Provider Access and Neutrality
Today, most veNEAR is minted through LiNEAR or stNEAR, which represent staked NEAR positions. If rewards flow only through those wrappers, it could appear as favoritism toward certain providers. That doesn’t mean those entities gain control as they’re decentralized protocols but it could narrow access to governance participation for direct stakers.
The fix is simple: make sure veNEAR minting is provider-neutral, allowing direct staked NEAR and any LSD that meets transparent standards. That’s not a criticism of current partners. It’s good governance hygiene that ensures fairness and diversity.
Scale and Concentration
The reality of proof-of-stake governance is that capital equals voice. veNEAR doesn’t create plutocracy (it already exists in stake-weighted voting) but it formalizes it. Those who lock more NEAR will always have greater influence and that’s by design, aligning voice with risk.

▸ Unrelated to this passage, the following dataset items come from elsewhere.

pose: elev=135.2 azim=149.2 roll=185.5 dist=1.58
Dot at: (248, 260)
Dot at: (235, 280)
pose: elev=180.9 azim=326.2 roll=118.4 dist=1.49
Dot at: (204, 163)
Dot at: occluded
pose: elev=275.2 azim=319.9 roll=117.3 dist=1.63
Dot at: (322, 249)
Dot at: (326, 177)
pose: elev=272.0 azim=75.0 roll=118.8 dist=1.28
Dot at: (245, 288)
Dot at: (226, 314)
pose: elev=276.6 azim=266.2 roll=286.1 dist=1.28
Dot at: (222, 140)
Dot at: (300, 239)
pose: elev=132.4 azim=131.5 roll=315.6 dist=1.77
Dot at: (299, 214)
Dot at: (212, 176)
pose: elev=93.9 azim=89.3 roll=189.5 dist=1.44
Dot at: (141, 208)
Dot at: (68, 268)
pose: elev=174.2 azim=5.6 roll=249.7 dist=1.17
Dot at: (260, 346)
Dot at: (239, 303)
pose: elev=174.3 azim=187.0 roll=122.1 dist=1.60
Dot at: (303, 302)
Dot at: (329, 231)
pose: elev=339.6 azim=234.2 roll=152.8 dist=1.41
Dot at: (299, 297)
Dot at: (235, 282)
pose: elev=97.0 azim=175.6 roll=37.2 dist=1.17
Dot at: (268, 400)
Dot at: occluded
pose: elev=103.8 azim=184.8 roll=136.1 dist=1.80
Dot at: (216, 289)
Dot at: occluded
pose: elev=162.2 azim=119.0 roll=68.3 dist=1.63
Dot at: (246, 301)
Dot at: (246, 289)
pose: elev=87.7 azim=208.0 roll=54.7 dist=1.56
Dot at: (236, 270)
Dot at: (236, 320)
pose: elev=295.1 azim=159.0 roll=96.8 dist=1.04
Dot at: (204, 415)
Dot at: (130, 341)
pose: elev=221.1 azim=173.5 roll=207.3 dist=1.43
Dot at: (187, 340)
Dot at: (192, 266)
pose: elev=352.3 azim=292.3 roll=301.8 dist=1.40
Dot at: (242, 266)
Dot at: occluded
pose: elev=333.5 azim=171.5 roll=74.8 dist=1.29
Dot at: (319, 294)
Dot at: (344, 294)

What matters is the slope of that concentration curve.
If rewards scale linearly, large holders earn proportionally more and power can entrench faster.
But that’s easy to manage through sub-linear or capped reward curves, which still reward big commitments while ensuring smaller participants remain relevant.
Again - this isn’t a flaw, it’s a tunable parameter.
Intrinsic Motivation vs Incentivized Participation
The deeper issue isn’t about mechanics - it’s about motivation.
Incentives are useful to spark engagement, but we're hurting ourselves long-term if we make it the foundation of participation. If governance becomes something people do because it pays, the culture risks turning transactional. Crypto is already full of entitlement, would argue we don't need more. When rewards stop, so does engagement.
The long-term goal should be to build a belief-driven governance culture where people contribute because they care about NEAR’s trajectory and see themselves as stewards of it. I realize that sounds naive and utopian, but we can build that kind of community and culture by taking small actions everyday, through strong leadership, and adherence to principles and values.
Incentives can help us get there, but they should fade as intrinsic motivation takes root. Governance isn’t a yield farm; it’s a shared responsibility.
Why I'm Abstaining
I support the intent of HSP-003 to align incentives for long-term, time-locked participation. I think it's the right direction, but the design needs another iteration to guarantee fairness, neutrality, and clarity of purpose.
Remember that abstaining is simply a signal: the direction is good, the implementation needs refinement.
With minor adjustments that include provider neutrality, sub-linear rewards, clear KPIs, and transparent reporting, I think this program could become a legitimate cornerstone of NEAR’s governance evolution.
But without those, it risks confusion about whether we’re rewarding conviction or simply paying for presence.
If It Moves Forward Anyways (appears it will)
If the current version passes, I’d encourage detailed metrics to inform future direction:
- How many new participants join governance?
- How diverse is the veNEAR holder base?
- Does power concentration rise or stabilize?
- What happens to participation once rewards stop?
The answers to those questions will show whether this program drives sustainable engagement or just temporary activity.
The Vital Point
HSP-003 comes from a good place: people who’ve spent years building NEAR’s economic engine are trying to make governance more inclusive and active. They’re certainly not steering us into trouble and they're trying to set conditions for a more participatory future.
But trust and scrutiny aren’t opposites; they’re partners. We owe it to NEAR’s long-term health to support good ideas and demand sound design.
So for now, I’m abstaining out of principle. We can and should reward engagement, but the ultimate reward is belonging. Let’s make sure we build a community and culture with a governance system that people join because they believe in it, not because it pays.